• EXERCISE INSTRUCTIONS
In the data, extract each line that holds the string "startButton".
[Start of Attachment]
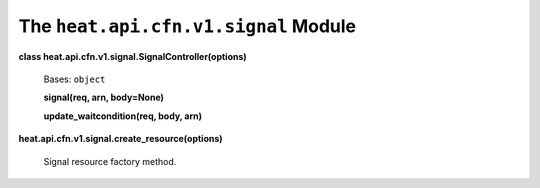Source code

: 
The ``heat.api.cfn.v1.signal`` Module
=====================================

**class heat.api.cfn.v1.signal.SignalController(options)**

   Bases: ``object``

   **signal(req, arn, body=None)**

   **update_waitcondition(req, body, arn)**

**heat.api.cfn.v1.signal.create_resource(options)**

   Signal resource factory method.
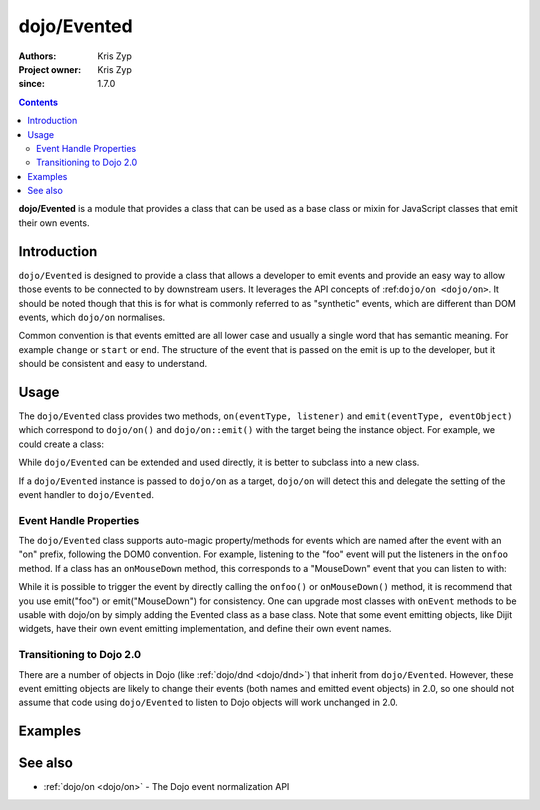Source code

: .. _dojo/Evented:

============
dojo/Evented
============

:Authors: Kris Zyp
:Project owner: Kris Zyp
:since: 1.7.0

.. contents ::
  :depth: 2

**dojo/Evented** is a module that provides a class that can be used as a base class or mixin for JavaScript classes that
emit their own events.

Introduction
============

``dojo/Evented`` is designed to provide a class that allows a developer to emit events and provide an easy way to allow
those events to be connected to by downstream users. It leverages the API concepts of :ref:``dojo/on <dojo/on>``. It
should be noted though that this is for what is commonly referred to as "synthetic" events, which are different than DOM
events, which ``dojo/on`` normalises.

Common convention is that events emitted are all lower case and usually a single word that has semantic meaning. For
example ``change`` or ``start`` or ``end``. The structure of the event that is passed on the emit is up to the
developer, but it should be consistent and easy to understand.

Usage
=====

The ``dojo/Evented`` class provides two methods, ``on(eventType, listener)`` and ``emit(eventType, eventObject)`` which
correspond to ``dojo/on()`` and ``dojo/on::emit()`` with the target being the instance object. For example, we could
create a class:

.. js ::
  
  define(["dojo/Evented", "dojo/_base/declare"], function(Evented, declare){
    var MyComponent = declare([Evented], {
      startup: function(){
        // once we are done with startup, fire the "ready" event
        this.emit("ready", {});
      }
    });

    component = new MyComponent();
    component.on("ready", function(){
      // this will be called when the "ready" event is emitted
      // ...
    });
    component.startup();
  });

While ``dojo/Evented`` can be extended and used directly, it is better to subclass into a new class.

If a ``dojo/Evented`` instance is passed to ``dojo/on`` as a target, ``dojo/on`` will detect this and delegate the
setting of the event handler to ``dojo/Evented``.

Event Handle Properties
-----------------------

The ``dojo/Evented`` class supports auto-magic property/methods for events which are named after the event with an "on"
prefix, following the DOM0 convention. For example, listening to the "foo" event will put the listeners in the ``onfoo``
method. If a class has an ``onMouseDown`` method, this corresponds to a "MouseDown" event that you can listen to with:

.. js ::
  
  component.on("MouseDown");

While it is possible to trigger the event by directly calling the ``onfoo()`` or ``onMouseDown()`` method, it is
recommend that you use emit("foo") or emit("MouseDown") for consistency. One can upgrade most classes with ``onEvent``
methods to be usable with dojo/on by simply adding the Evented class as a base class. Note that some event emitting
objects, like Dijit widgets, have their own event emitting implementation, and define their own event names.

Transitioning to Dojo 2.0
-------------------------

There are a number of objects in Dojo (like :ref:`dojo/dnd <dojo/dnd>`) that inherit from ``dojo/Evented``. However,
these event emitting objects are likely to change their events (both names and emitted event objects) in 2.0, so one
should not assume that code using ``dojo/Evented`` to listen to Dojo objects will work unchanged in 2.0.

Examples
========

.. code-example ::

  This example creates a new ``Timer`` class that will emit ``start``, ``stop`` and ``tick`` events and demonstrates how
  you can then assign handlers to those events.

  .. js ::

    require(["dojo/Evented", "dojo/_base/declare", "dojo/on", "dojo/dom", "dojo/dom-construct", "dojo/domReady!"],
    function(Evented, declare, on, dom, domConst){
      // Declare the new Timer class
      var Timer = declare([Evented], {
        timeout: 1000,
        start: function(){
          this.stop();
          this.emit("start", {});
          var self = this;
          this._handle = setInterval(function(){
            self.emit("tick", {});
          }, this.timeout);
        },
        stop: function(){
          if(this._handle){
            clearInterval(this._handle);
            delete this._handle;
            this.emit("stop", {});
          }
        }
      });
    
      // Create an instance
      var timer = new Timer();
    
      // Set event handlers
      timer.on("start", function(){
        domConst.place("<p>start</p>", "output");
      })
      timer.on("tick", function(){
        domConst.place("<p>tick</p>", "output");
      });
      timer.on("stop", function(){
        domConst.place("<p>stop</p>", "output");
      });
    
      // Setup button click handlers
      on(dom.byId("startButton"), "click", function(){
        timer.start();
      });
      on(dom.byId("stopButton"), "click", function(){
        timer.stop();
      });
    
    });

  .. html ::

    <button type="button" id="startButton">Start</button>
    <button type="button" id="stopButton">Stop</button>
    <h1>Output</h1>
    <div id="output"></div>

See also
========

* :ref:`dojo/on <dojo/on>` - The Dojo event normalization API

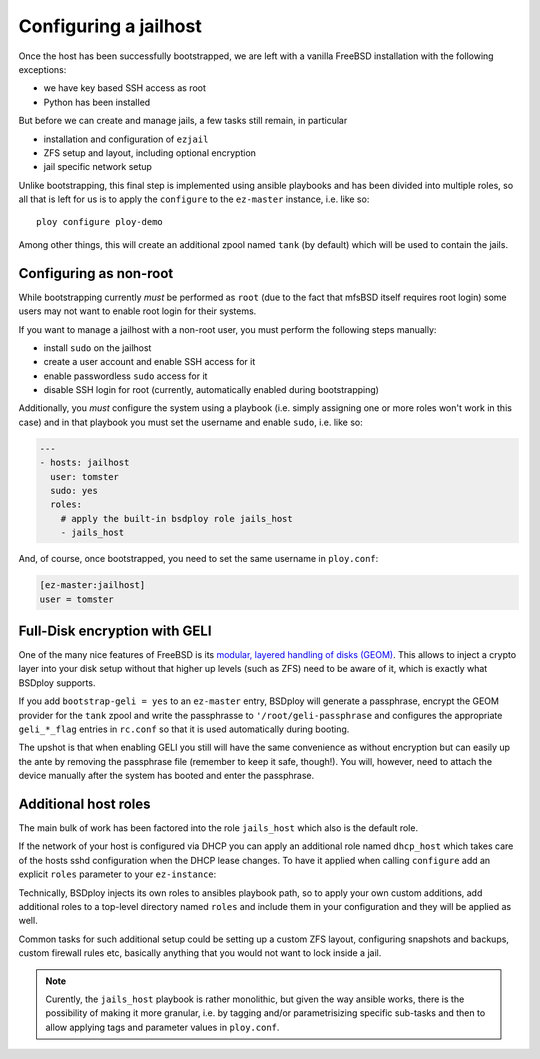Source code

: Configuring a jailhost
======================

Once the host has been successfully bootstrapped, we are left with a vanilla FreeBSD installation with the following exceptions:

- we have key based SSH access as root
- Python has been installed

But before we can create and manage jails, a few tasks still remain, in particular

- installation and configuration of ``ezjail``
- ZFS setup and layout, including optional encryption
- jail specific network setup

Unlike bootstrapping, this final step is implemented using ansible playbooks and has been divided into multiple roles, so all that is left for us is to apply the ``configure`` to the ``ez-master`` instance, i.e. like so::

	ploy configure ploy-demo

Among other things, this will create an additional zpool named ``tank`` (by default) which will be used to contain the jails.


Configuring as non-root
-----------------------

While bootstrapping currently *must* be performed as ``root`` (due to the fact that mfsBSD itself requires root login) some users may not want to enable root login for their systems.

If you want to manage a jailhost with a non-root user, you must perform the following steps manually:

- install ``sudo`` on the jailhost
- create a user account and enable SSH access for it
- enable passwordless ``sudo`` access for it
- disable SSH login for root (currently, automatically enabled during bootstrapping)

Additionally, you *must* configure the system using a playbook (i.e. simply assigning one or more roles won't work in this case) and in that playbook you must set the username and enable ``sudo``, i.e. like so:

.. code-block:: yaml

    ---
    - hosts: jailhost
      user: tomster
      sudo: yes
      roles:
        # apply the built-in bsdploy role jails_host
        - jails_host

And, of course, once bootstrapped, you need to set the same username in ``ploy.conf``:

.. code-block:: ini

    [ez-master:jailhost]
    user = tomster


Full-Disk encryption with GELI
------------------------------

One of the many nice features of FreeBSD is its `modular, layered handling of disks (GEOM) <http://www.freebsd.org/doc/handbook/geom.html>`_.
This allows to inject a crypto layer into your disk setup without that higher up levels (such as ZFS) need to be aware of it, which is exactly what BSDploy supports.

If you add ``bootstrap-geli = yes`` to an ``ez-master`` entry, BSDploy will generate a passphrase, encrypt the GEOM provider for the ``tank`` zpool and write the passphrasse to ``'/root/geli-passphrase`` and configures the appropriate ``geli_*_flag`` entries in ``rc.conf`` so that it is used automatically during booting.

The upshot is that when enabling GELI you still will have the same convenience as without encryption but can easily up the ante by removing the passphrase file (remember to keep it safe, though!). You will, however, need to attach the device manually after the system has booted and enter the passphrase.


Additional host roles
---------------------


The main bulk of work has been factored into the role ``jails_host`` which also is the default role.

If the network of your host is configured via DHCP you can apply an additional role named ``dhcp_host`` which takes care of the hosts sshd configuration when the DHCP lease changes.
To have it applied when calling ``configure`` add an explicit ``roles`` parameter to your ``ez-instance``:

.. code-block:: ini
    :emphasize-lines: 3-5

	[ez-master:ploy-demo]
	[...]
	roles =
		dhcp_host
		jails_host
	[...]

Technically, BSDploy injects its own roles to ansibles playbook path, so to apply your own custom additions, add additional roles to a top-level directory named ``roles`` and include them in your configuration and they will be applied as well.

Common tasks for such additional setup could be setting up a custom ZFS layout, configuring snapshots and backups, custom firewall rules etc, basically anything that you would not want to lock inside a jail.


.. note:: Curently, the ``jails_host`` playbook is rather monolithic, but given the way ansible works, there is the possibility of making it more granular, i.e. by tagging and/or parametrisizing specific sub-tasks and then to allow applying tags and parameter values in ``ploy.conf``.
[End of Attachment]
• TASK RESPONSE
      on(dom.byId("startButton"), "click", function(){
    <button type="button" id="startButton">Start</button>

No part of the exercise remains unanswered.